If a record holds a picture, omit the picture, but copy everything else below exactly.

=== Section Start ===

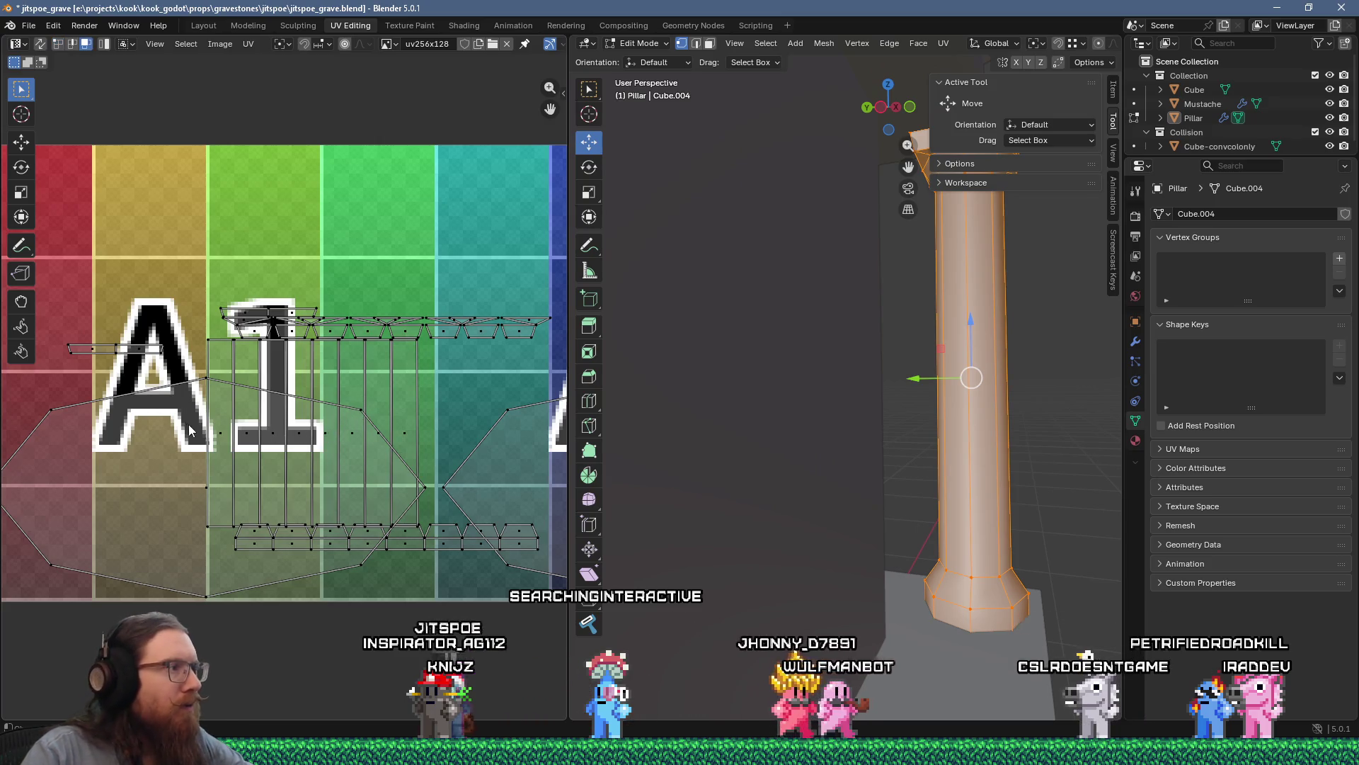
pyautogui.moveTo(432, 444); pyautogui.dragTo(430, 444)
pyautogui.scroll(-5, 398, 439)
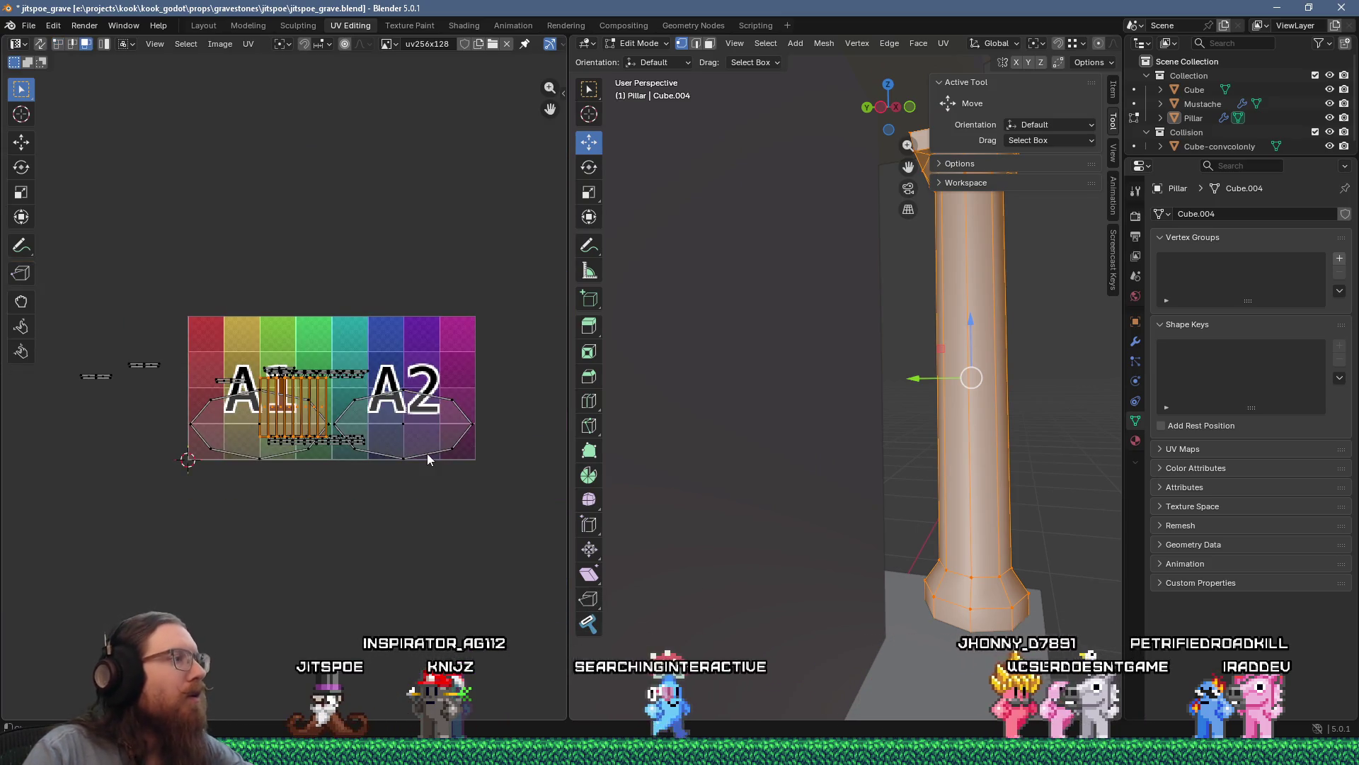
pyautogui.press('g')
pyautogui.click(388, 570)
pyautogui.scroll(4, 345, 490)
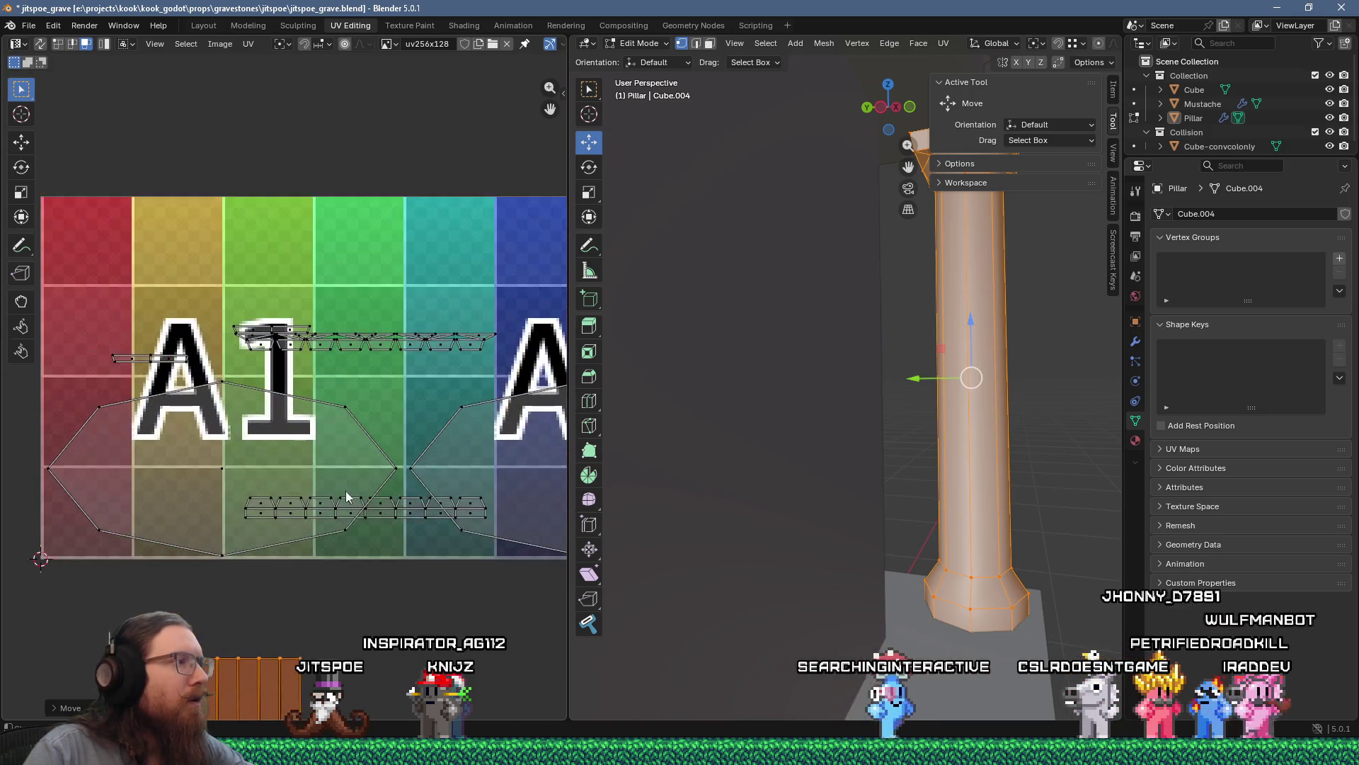
pyautogui.scroll(-4, 495, 520)
# Step: Reposition the strip faces once more and switch back to the Peel tool
pyautogui.press('g')
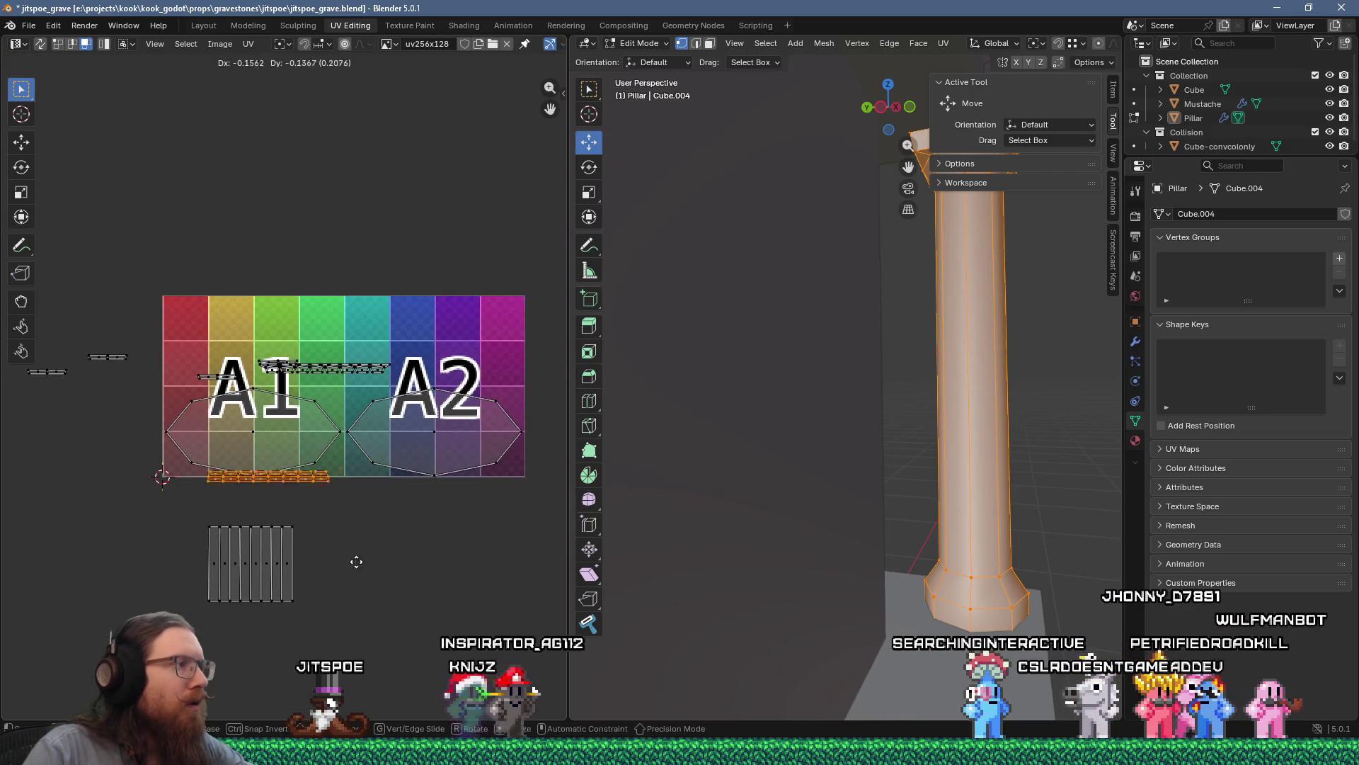
pyautogui.scroll(5, 321, 372)
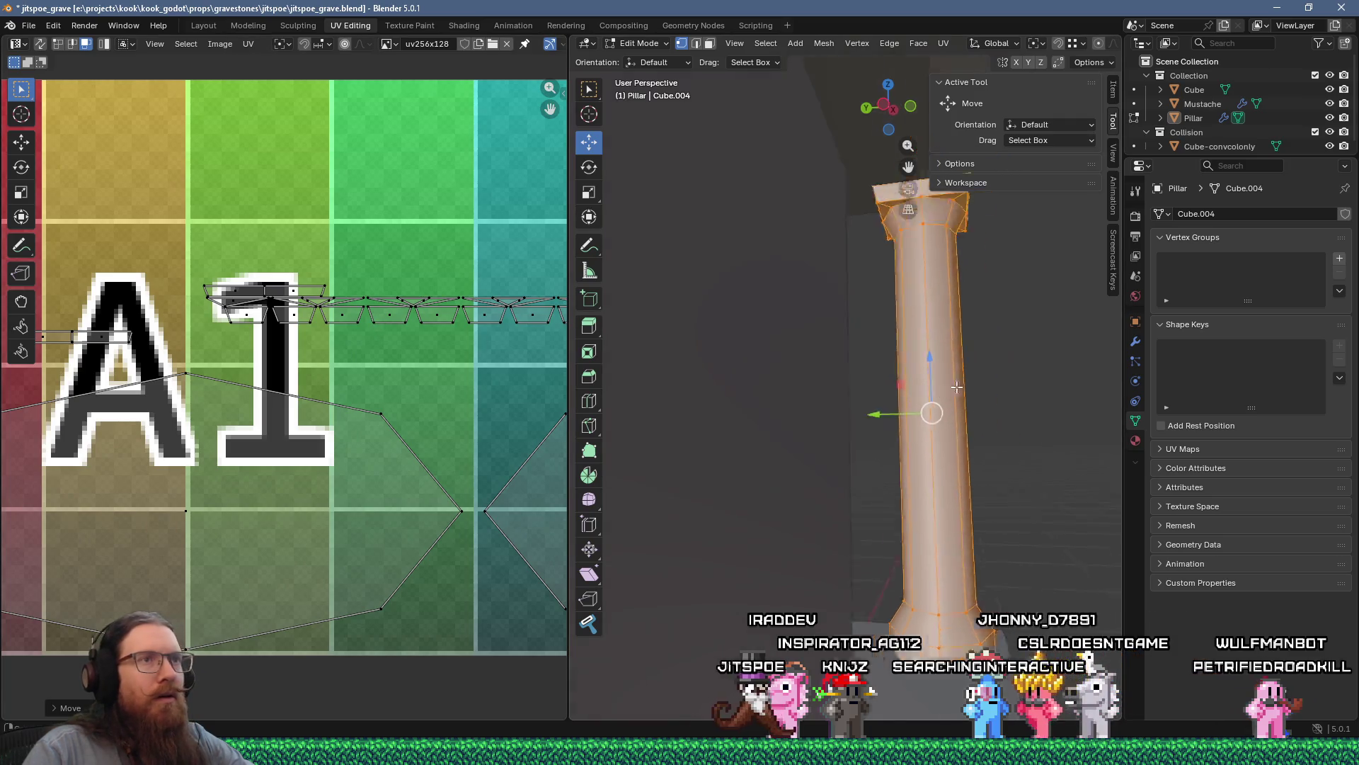
pyautogui.scroll(5, 825, 343)
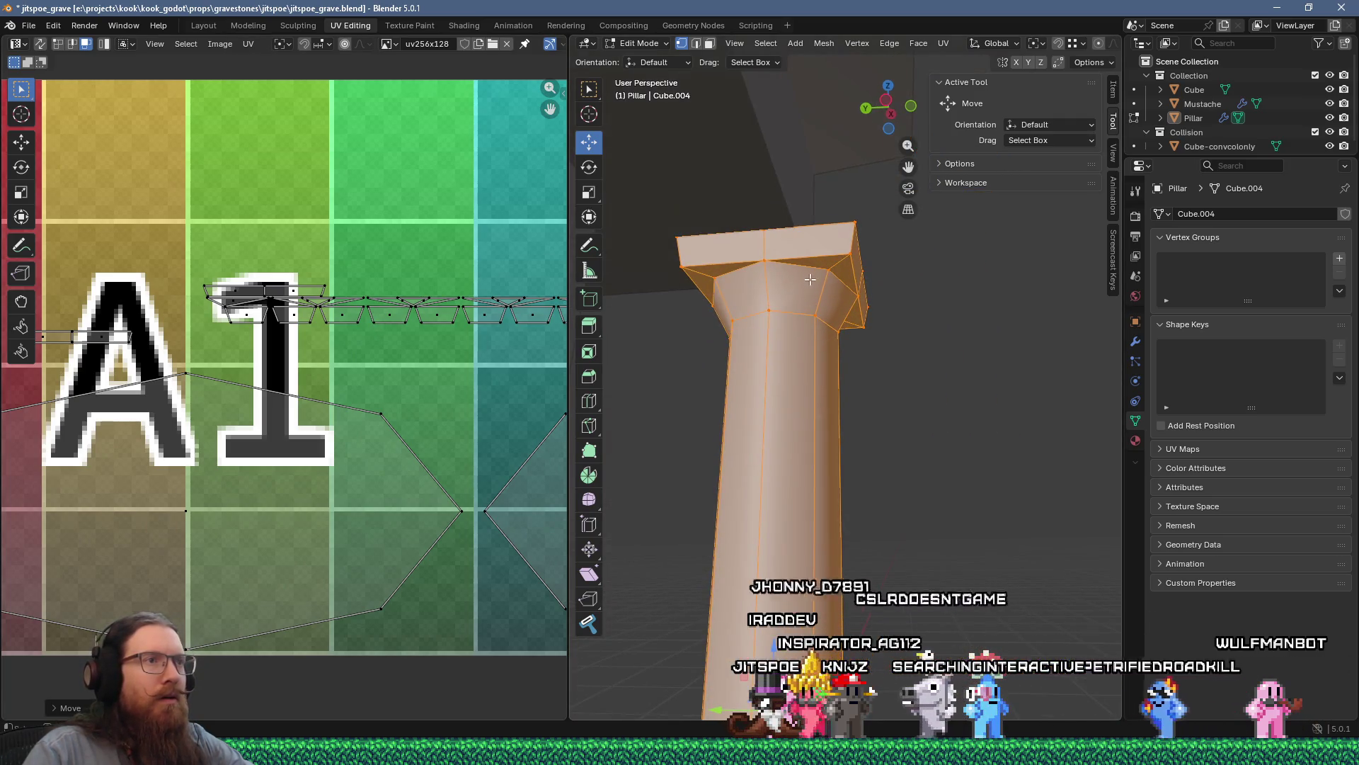
pyautogui.click(588, 623)
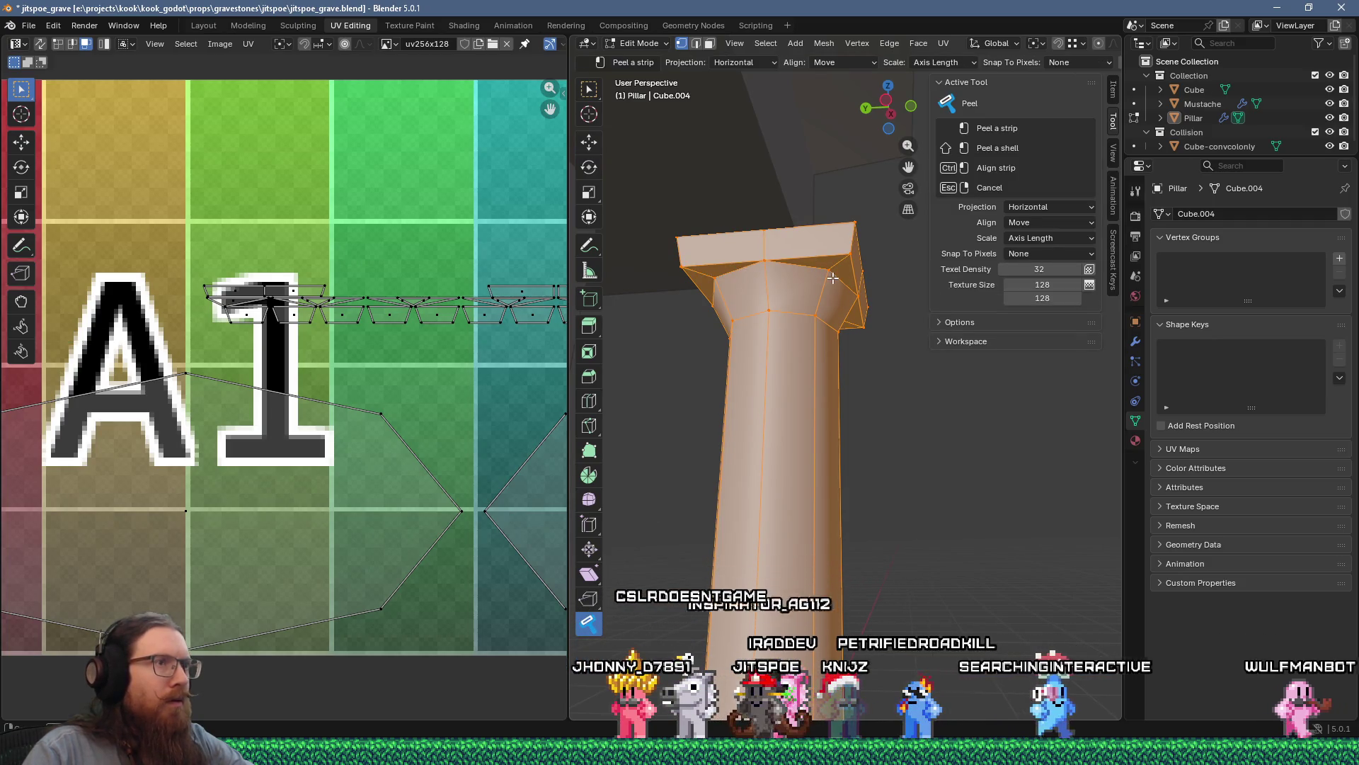
# Step: Orbit around the capital to peel its top band, then zoom out to the whole gravestone
pyautogui.moveTo(832, 278)
pyautogui.mouseDown(button='middle')
pyautogui.moveTo(755, 282)
pyautogui.moveTo(701, 326)
pyautogui.mouseUp(button='middle')
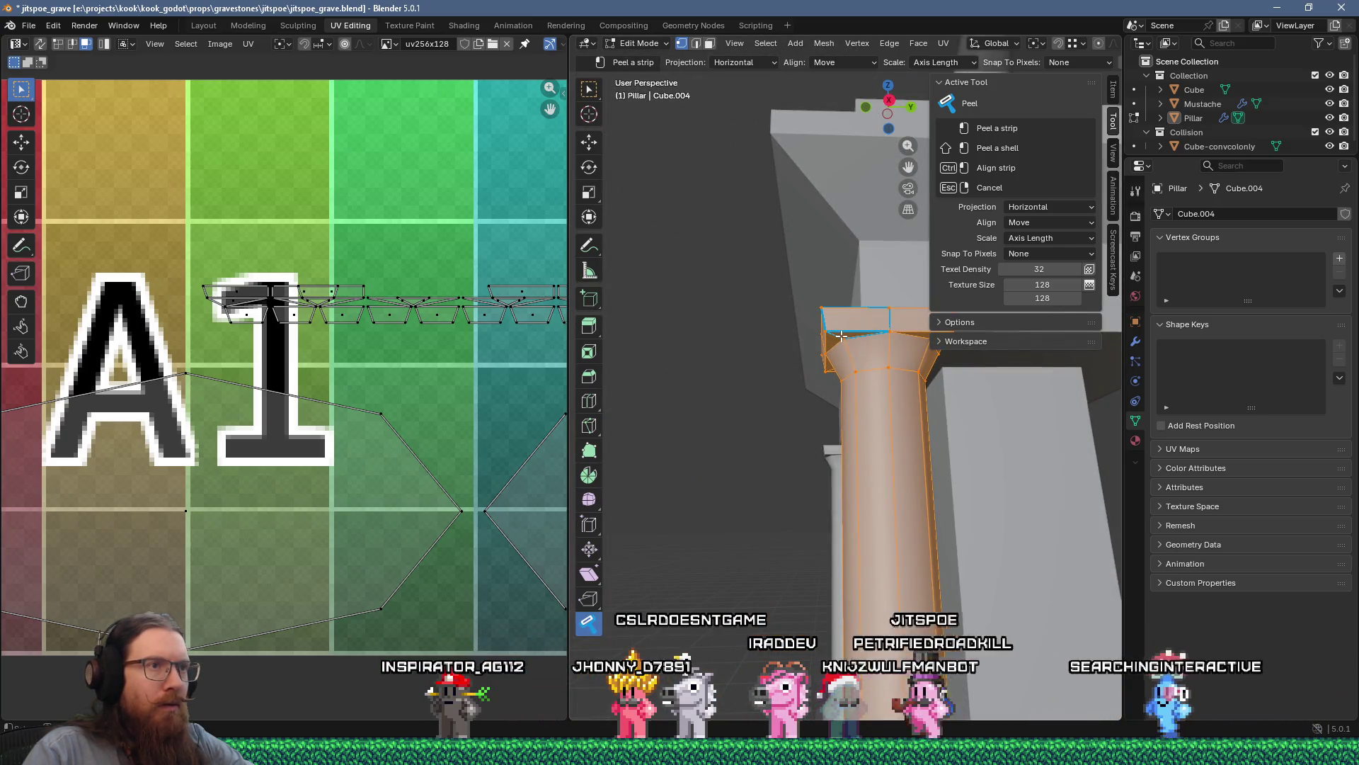
pyautogui.moveTo(842, 335)
pyautogui.keyDown('shift'); pyautogui.mouseDown(button='middle')
pyautogui.moveTo(898, 332)
pyautogui.moveTo(793, 347)
pyautogui.moveTo(731, 330)
pyautogui.moveTo(789, 354)
pyautogui.moveTo(803, 345)
pyautogui.mouseUp(button='middle'); pyautogui.keyUp('shift')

=== Section End ===

## Solution for this exercise
pyautogui.moveTo(432, 444); pyautogui.dragTo(430, 444)
pyautogui.scroll(-5, 398, 439)
pyautogui.press('g')
pyautogui.click(388, 570)
pyautogui.scroll(4, 345, 490)
pyautogui.scroll(-4, 495, 520)
# Step: Reposition the strip faces once more and switch back to the Peel tool
pyautogui.press('g')
pyautogui.scroll(5, 321, 372)
pyautogui.scroll(5, 825, 343)
pyautogui.click(588, 623)
# Step: Orbit around the capital to peel its top band, then zoom out to the whole gravestone
pyautogui.moveTo(832, 278)
pyautogui.mouseDown(button='middle')
pyautogui.moveTo(755, 282)
pyautogui.moveTo(701, 326)
pyautogui.mouseUp(button='middle')
pyautogui.moveTo(842, 335)
pyautogui.keyDown('shift'); pyautogui.mouseDown(button='middle')
pyautogui.moveTo(898, 332)
pyautogui.moveTo(793, 347)
pyautogui.moveTo(731, 330)
pyautogui.moveTo(789, 354)
pyautogui.moveTo(803, 345)
pyautogui.mouseUp(button='middle'); pyautogui.keyUp('shift')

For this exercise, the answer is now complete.